*Ejercicio 1*
Según el texto sobre la visita del Papa, ¿qué rasgo de San Cristóbal de La Laguna se menciona?
*Ejercicio 2*
Escribe la continuación del texto sobre la visita del Papa, empezando después de su última frase.

── Extracto de página ──

Por último, el Papa visitó una de las tiendas de campaña donde viven algunas personas migrantes, y dirigió un saludo a las personas allí alojadas, y posteriormente se trasladó a la Plaza del Cristo de la Laguna para el encuentro con las iniciativas de integración de los migrantes. San Cristóbal de La Laguna es una ciudad sin murallas. “Quizás este detalle nos ayude a comprender que las barreras más difíciles de derribar no son siempre de piedra”, advirtió en su discurso. “A veces están en la mirada, o en el miedo o en la indiferencia [...]. Por eso necesitamos aprender el lenguaje de la cercanía, ese que se comprende más con las manos que con las palabras”.

───
── Datos proporcionados ──

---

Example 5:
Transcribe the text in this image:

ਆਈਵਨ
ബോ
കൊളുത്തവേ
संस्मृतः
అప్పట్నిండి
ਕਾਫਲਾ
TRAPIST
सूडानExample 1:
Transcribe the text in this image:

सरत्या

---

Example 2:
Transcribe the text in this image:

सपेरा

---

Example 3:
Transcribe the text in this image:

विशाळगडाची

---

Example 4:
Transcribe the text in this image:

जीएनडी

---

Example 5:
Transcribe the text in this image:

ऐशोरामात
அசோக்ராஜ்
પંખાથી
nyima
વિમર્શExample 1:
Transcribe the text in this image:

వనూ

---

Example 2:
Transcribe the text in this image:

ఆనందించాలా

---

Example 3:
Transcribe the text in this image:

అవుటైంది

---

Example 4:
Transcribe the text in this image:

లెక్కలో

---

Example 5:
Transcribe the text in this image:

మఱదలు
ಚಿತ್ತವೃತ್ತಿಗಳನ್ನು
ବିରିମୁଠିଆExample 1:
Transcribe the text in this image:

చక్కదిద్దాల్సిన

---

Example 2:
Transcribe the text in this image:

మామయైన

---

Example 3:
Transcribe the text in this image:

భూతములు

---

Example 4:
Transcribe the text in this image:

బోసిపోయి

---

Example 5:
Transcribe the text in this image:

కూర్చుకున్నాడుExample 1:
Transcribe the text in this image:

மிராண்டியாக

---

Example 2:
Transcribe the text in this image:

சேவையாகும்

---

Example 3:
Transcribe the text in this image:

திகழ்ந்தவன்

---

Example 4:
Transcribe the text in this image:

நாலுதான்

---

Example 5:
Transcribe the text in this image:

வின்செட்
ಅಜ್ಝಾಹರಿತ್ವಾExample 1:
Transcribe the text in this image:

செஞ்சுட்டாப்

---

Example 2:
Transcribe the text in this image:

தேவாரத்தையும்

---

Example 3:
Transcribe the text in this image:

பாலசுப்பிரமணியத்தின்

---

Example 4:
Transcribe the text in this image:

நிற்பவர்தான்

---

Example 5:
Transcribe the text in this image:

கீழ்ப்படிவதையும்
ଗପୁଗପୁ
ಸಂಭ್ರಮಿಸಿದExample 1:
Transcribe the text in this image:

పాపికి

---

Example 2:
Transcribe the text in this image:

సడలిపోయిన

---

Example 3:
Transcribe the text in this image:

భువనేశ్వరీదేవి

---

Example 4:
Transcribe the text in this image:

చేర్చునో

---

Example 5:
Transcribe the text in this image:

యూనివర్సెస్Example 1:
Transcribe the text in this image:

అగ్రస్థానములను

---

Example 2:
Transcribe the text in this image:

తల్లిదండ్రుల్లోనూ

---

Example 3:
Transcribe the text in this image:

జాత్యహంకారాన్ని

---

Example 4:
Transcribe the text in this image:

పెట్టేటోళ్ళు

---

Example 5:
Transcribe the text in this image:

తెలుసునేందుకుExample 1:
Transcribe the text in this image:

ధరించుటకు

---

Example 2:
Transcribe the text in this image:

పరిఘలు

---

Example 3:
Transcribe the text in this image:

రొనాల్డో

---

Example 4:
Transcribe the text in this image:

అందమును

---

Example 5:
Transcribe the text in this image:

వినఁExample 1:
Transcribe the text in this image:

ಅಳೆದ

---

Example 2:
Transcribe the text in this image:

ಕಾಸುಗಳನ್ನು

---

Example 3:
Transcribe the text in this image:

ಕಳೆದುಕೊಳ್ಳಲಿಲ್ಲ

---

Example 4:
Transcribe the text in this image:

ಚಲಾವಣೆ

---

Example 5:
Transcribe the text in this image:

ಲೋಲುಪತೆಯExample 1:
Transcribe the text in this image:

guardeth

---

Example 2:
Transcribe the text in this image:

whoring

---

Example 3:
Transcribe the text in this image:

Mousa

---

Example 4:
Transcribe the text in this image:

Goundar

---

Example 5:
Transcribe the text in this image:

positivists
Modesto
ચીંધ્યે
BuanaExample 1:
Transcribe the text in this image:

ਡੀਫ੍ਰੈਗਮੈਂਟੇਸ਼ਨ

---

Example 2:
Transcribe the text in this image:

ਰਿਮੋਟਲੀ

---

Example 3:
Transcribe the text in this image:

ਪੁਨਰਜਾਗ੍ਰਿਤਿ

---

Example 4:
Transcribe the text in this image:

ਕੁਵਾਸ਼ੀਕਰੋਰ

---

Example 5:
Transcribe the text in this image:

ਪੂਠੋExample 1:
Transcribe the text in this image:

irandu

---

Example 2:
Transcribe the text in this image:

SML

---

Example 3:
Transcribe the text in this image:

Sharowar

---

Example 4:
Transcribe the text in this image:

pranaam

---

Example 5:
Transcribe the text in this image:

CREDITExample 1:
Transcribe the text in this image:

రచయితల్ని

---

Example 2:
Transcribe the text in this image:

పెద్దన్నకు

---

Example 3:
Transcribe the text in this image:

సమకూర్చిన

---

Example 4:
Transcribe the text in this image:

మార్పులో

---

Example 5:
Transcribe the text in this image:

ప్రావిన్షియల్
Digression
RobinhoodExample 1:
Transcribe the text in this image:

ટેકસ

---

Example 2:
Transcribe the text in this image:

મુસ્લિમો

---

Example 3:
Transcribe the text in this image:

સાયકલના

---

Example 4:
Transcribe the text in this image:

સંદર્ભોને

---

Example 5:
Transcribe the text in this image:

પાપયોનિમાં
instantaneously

───

*Respuesta 1*
Es una ciudad sin murallas.

*Respuesta 2*
Desde la plaza de esta ciudad “abierta”, León XIV subrayó que "integrar no significa borrar la historia de quien llega ni exigirle que deje atrás todo lo que forma parte de su memoria”; como tampoco significa “crear mundos paralelos, cerrados unos a otros, donde las personas conviven sin encontrarse realmente”. Integrar es, en cambio, un camino de encuentro recíproco. Y, dirigiéndose a las personas católicas, insistió en que “la integración no quede reducida a una tarea social, por necesaria que sea. Quien llega a nuestras parroquias necesita pan, techo, lengua, trabajo y protección; y también debe encontrar una comunidad capaz de ofrecer”, "respetando siempre la conciencia y la libertad de cada persona”.
“¡Deténganse! ¡Conviértanse!”, fue el contundente llamamiento del Papa "a quienes se aprovechan de la desesperación; a quienes organizan rutas de muerte, trafican con personas, retienen documentos, explotan trabajadores, amenazan mujeres, engañan familias y convierten el sufrimiento ajeno en negocio”. “Por cada vida perdida, cada familia engañada, cada cuerpo sometido, cada mujer amenazada, cada trabajador explotado habrán de comparecer ante la justicia divina”, fueron las inflexibles palabras del Papa. Que traen a la memoria aquellas de Juan Pablo II en 1993 en Agrigento, dirigidas a los miembros de la Cosa Nostra.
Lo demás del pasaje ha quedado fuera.